In my case I am having a list of User-Ids (300 000 (all strings)) and need to check if the User-Id is also present in another list containing only 10 000 entries.
As I cannot reproduce the original code, so I am giving an example with integers that results in the same performance problem:
import pandas as pd
import numpy as np
from joblib import Parallel, delayed
import time
df = pd.DataFrame({'All': np.random.randint(50000, size=300000)})
selection = pd.Series({'selection': np.random.randint(10000, size=10000)}).to_list()
t1=time.perf_counter()
df['Is_in_selection_single']=np.where(np.isin(df['All'], selection),1,0).astype('int8')
t2=time.perf_counter()
print(t2-t1)
def add_column(x):
return(np.where(np.isin(x, selection),1,0))
df['Is_in_selection_parallel'] = Parallel(n_jobs=4)(delayed(add_column)(x) for x in df['All'].to_list())
t3=time.perf_counter()
print(t3-t2)
The time-print results in the following:
0.0307
53.07
which means the parallelization is 1766 times slower than the single core.
In my real word example, with the User-Id, the single core takes 1 minute, but the parallelization has not finished after 15min...
I would need the parallization because I need to make this operation a couple of times, so the final script takes several minutes to run. Thank you for any suggestions!
CodePudding user response:
You are splitting the job into too many sub-jobs (1 for each row). This would create a very large overhead cost.
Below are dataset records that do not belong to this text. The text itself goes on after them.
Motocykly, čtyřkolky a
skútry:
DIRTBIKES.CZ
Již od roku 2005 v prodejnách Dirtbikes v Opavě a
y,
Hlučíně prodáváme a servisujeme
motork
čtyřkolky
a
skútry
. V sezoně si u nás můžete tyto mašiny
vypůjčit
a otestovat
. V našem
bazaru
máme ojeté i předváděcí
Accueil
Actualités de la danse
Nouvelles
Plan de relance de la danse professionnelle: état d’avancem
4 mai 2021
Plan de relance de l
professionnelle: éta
You should cut it into smaller number of chunks:
parallel_result = Parallel(n_jobs=4)(delayed(add_column)(x) for x in np.split(df['All'].values, 4))
df['Is_in_selection_parallel'] = np.concatenate(parallel_result)
4 chunks would be 50% faster than the non-parallel version on my platform.
CodePudding user response:
Using a set for membership testing provided a 2.5x improvement on my system. This could be used in addition to parallel computations.
df = pd.DataFrame({'All': np.random.randint(50000, size=300000)})
selection = np.random.randint(10000, size=10000)
s1 = pd.Series(selection)
s2 = set(selection)
def orig(df, s):
df['Is_in_selection_single'] = np.where(
np.isin(df['All'], s), 1, 0).astype('int8')
return sum(df['Is_in_selection_single'])
def modified(df, s):
df['Is_in_selection_single'] = df['All'].isin(selection)
return sum(df['Is_in_selection_single'])
Timing results:
%timeit orig(df, s1)
47.1 ms ± 212 µs per loop (mean ± std. dev. of 7 runs, 10 loops each)
%timeit modified(df, s2)
19 ms ± 194 µs per loop (mean ± std. dev. of 7 runs, 100 loops each)